Health Minister John Della Bosca said the funding boost was a response to the problem of an ageing population.

"The government is devoting the biggest slice of the state budget to health," he said in a statement.

Treasurer Eric Roozendaal has delivered a budget deficit of $1.3 billion for 2008/09, the first for more than a decade.

Overall, the record health funding will provide an extra 106 beds across the state, including intensive care beds at John Hunter, St George and Gosford hospitals, and new neonatal beds at The Children's Hospital at Westmead and the Royal Hospital for Women in Randwick.

Just under $12 million will go to 7,900 community-based residential and aged care places to take pressure off the health system.

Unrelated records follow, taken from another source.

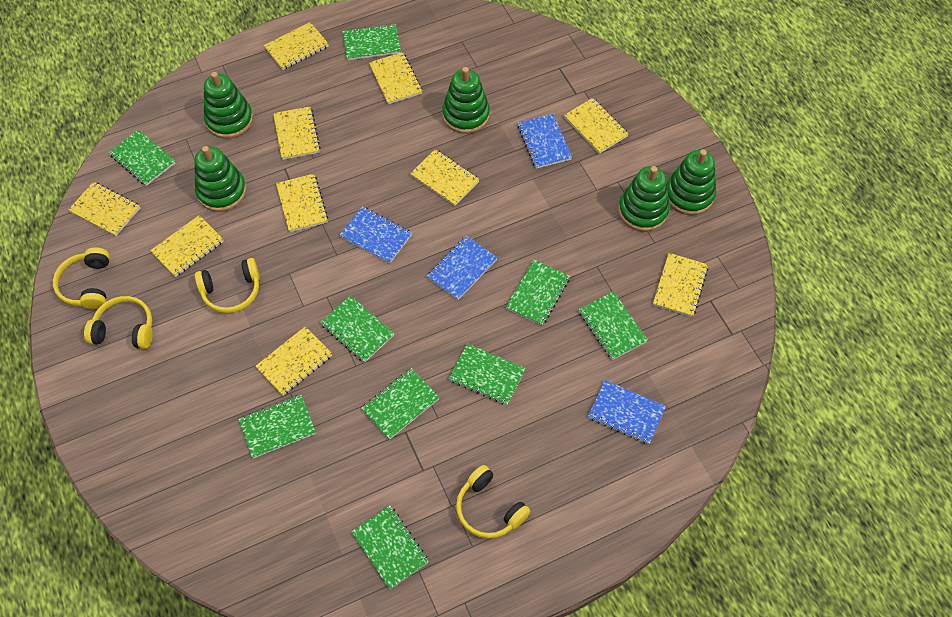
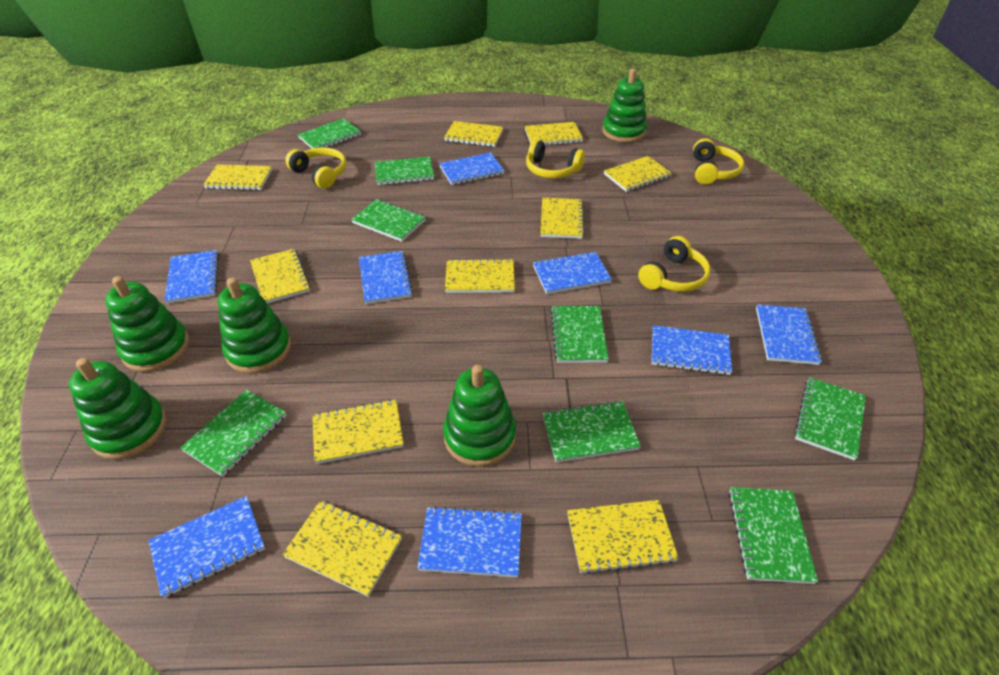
blue notebook: [340,206,412,264] [427,236,497,300] [518,114,572,169] [588,380,666,444] = 4 -> [148,496,265,598] [164,250,219,304] [359,251,413,304] [417,506,522,577] [439,152,505,185] [533,251,612,294] [652,325,732,375] [756,304,822,365] = 8
green notebook: [109,130,175,186] [238,395,316,458] [320,295,394,363] [343,24,401,60] [351,506,429,589] [361,368,440,440] [449,344,525,405] [506,259,570,326] [578,291,648,360] = 9 -> [180,390,286,477] [298,118,361,149] [351,199,426,242] [375,157,434,185] [542,401,641,462] [550,306,609,363] [729,487,818,584] [794,377,866,461] = 8

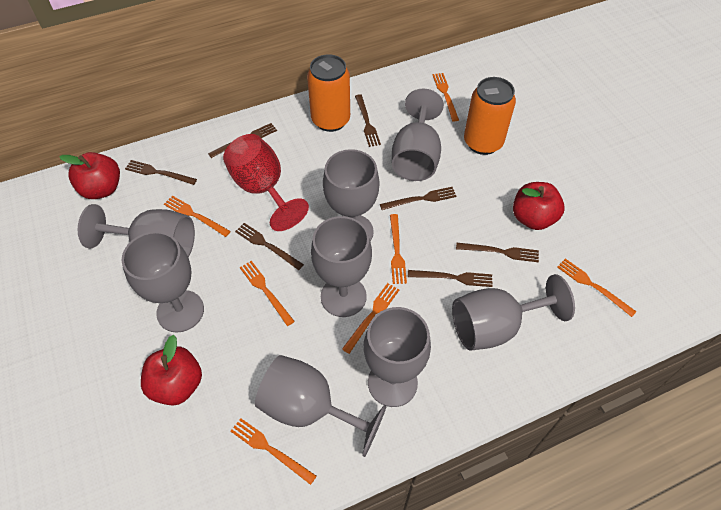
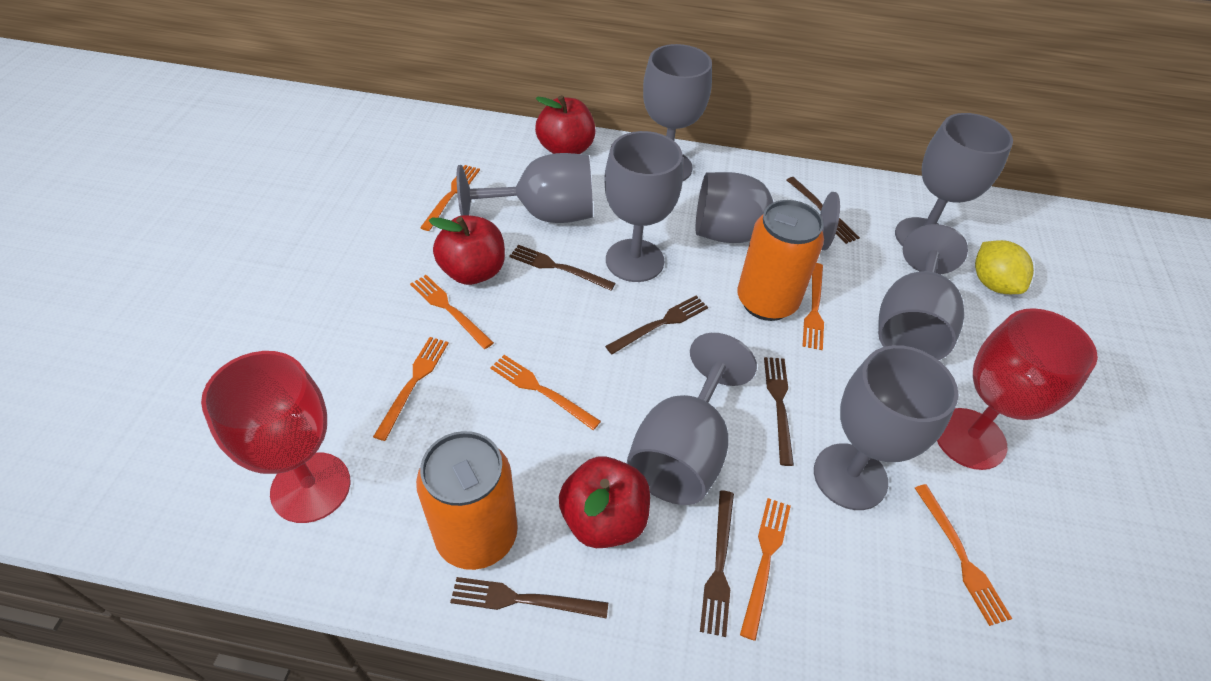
brown fork: [125,160,197,185] [208,123,277,158] [235,223,304,270] [355,94,381,147] [380,187,457,210] [408,270,492,287] [456,243,539,262] = 7 -> [450,577,608,619] [509,245,616,291] [605,296,708,354] [700,490,734,637] [764,357,794,466] [787,177,860,244] = 6
red goblet: [223,134,309,231] = 1 -> [201,351,350,523] [937,308,1098,470] = 2
yellow lemon: none = 0 -> [975,240,1034,294] = 1

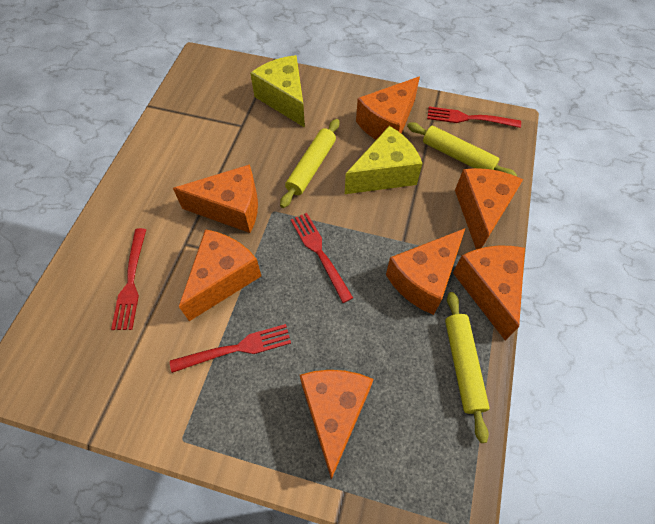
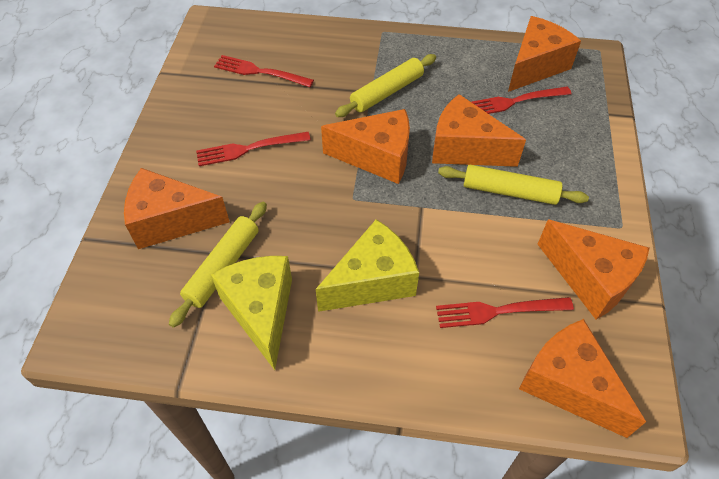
orange cheese: [173,164,258,233] [179,229,261,321] [300,370,374,480] [356,77,420,140] [386,228,465,315] [453,246,525,340] [455,168,523,249] = 7 -> [124,168,230,249] [321,109,410,184] [432,94,526,167] [508,16,581,92] [519,319,646,438] [538,220,649,320] = 6

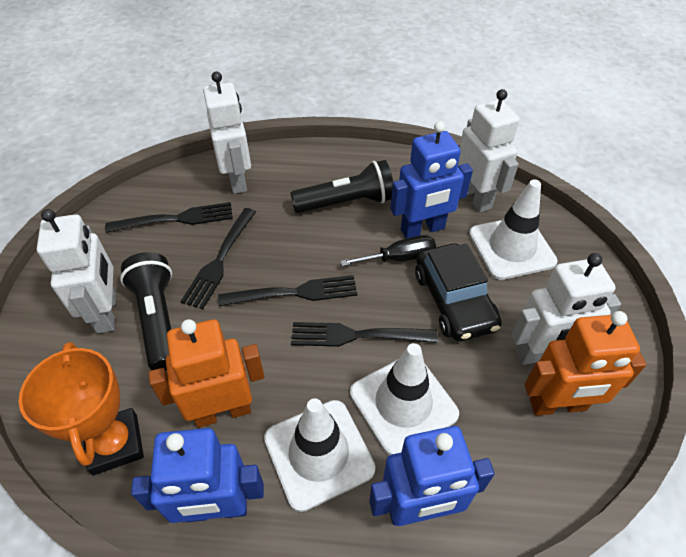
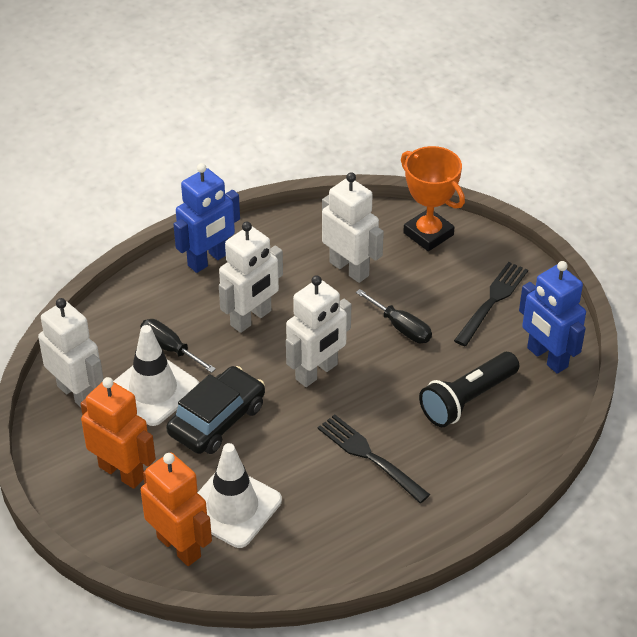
black flashlight: [120,252,172,371] [290,160,393,213] = 2 -> [419,352,519,427] = 1
black fork: [105,202,233,233] [180,208,256,309] [218,275,357,306] [291,322,438,347] = 4 -> [318,414,430,503] [454,262,528,346] = 2
black screwdriver: [340,235,436,266] = 1 -> [140,319,216,373] [356,289,432,343] = 2
blue robot: [131,428,264,523] [369,426,495,526] [390,121,473,238] = 3 -> [173,163,240,273] [519,261,586,374] = 2
white traffic cone: [264,398,375,512] [350,343,459,455] [469,180,557,280] = 3 -> [113,325,199,426] [198,443,282,548] = 2

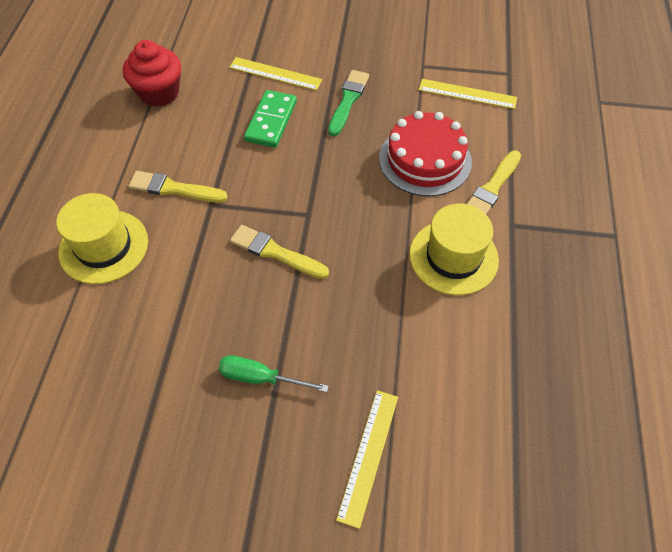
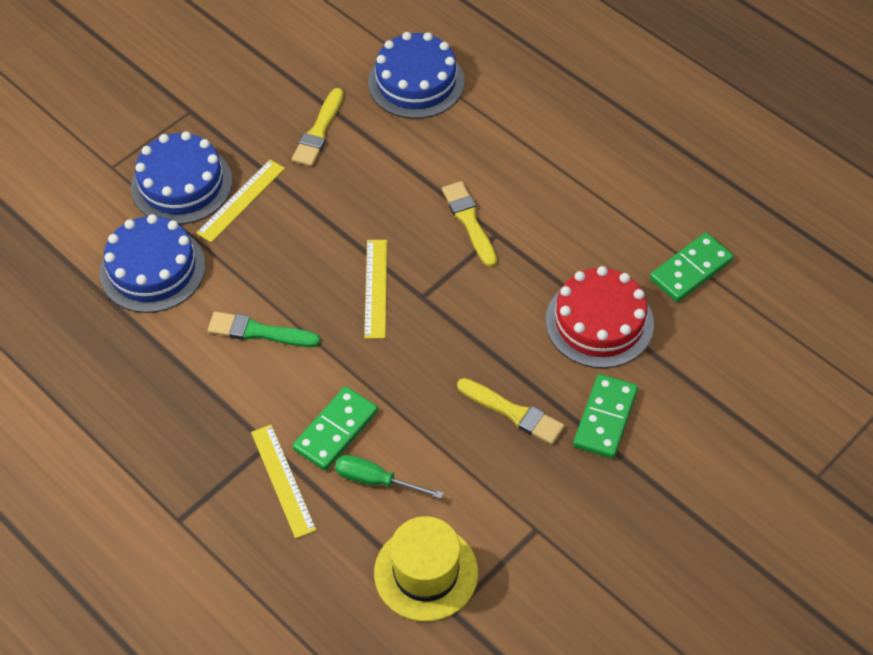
blue cake: none = 0 -> [100,214,205,313] [131,131,232,224] [368,32,465,119] = 3
green domino: [244,90,297,148] = 1 -> [292,386,378,471] [573,374,638,459] [650,233,734,302] = 3
red cupcake: [123,40,181,107] = 1 -> none = 0
yellow hat: [56,193,148,284] [409,204,499,295] = 2 -> [374,516,478,621] = 1

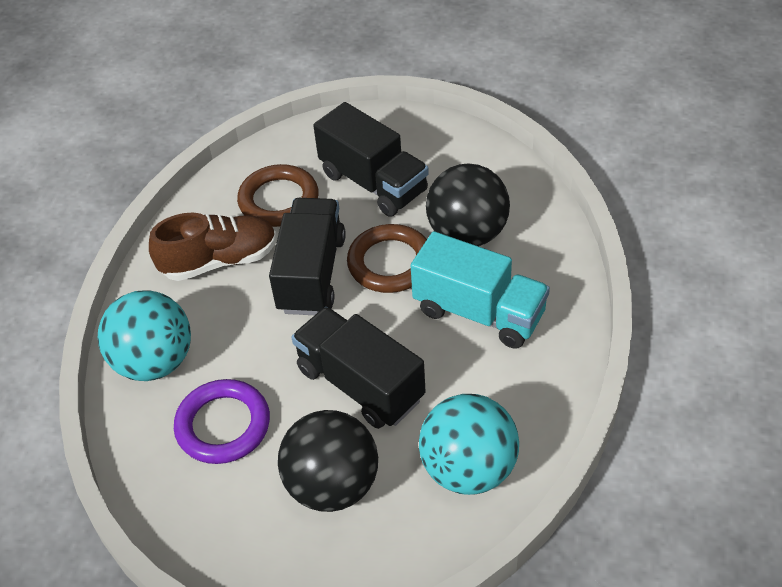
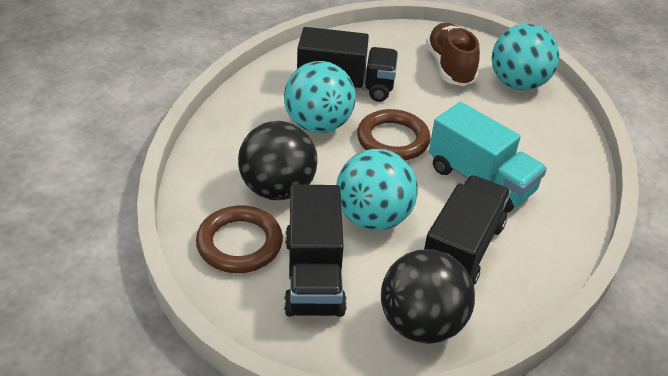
purple ring: [174,379,270,464] = 1 -> none = 0
turquoise ball: [98,290,191,381] [419,394,519,495] = 2 -> [284,61,356,133] [336,149,418,231] [492,24,559,90] = 3

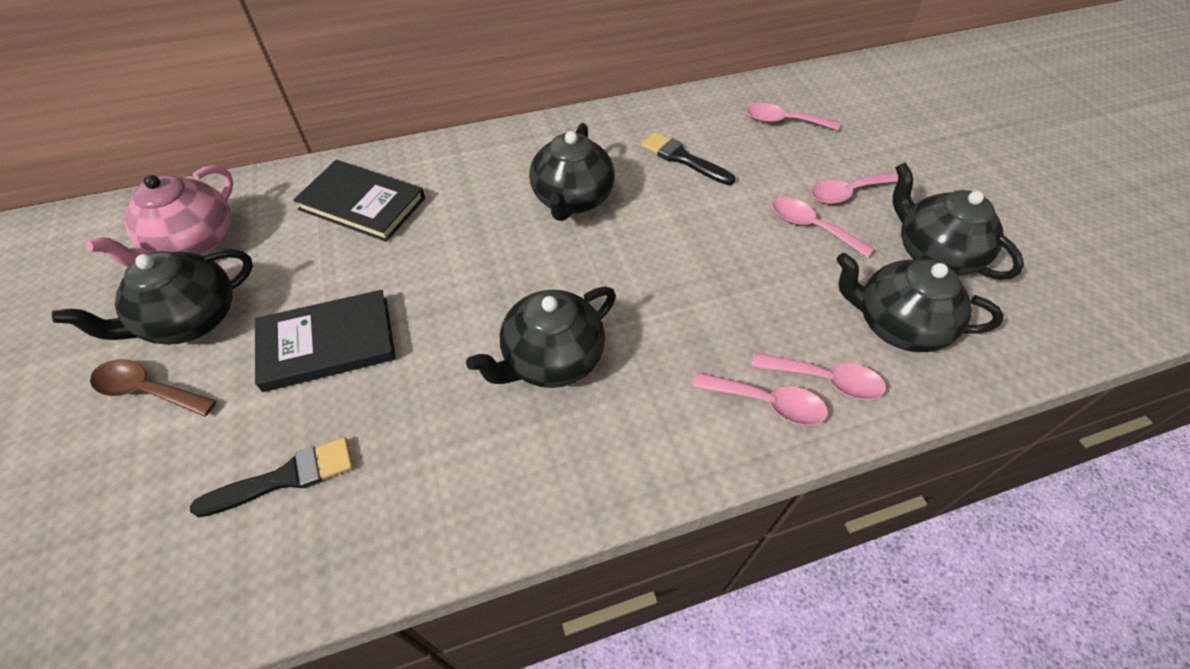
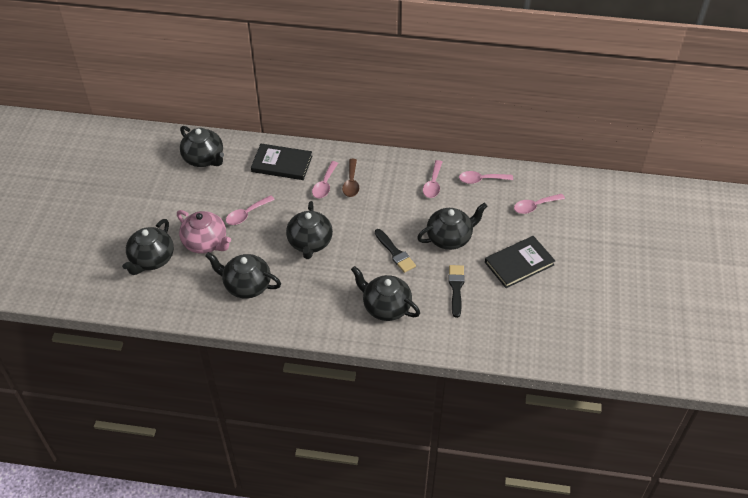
black teapot: [52,249,253,345] [466,287,616,388] [529,123,615,221] [836,253,1004,352] [893,163,1024,280] = 5 -> [122,219,174,275] [180,126,224,167] [205,252,281,299] [286,201,333,259] [351,266,420,321] [417,203,488,250] = 6

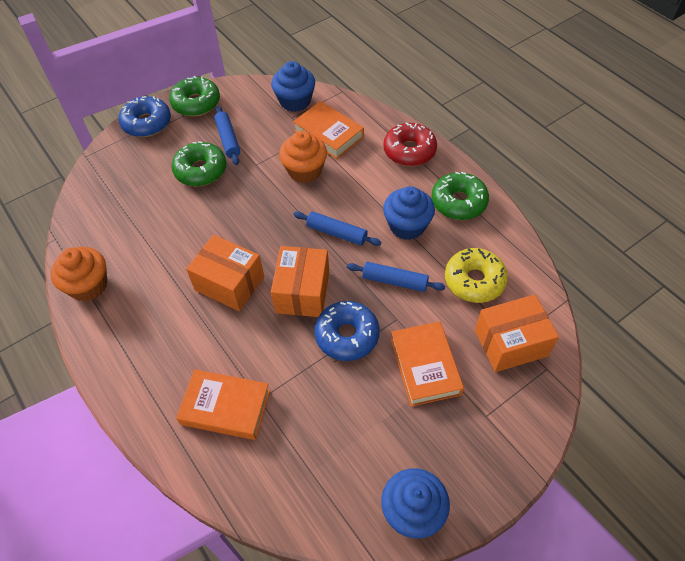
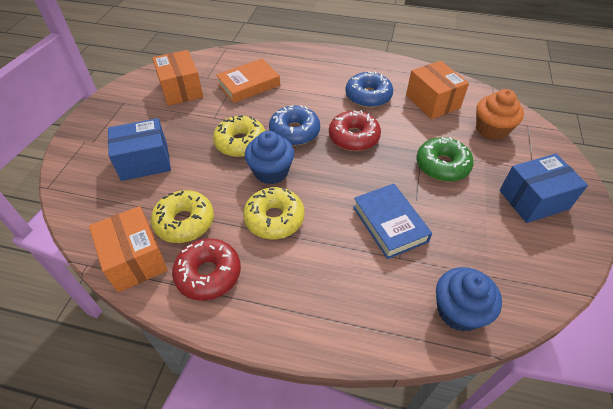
blue book: none = 0 -> [353,184,432,259] = 1
blue box: none = 0 -> [108,118,171,181] [499,154,588,223] = 2
blue cupcake: [271,61,315,112] [381,468,450,538] [383,186,435,240] = 3 -> [245,131,294,184] [436,267,502,332] = 2
blue rolling pin: [214,106,240,165] [293,211,381,246] [347,262,446,292] = 3 -> none = 0
green donut: [169,76,220,116] [171,141,227,186] [431,172,489,220] = 3 -> [417,137,474,182] = 1
orange book: [176,369,270,440] [293,101,364,159] [391,321,464,407] = 3 -> [216,59,280,103] = 1
orange cupcake: [50,247,107,301] [279,131,327,183] = 2 -> [476,89,524,140] = 1
red donut: [383,122,437,166] = 1 -> [172,238,241,301] [329,110,381,151] = 2
yellow donut: [445,248,508,303] = 1 -> [151,190,214,243] [213,116,265,157] [243,187,305,240] = 3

In response to the Garling report on acute care in hospitals, $485 million will be spent over four years as part of the government's Caring Together initiative, Della Bosca said.

This would include $44 million for 500 clinical support officers, hired to free doctors and nurses of paperwork, $13.3 million for emergency physicians, $7.4 million for training programs to prevent bullying and promote a positive culture in hospitals and $6.8 million for 45 additional rural junior medical doctors.

The $603 million for health infrastructure will form part of a $2.4 billion, four-year plan, Della Bosca said.

"The government has built or rebuilt virtually every major hospital and emergency department in the state, but there is still more work to do," he said.

In his budget speech, Roozendaal said the hospital rebuilding program was "unprecedented in its size and scope".

A total of $17.7 million will be spent on six new medical assessment units for elderly and frail patients plus the expansion of an existing six units, creating 69 new beds.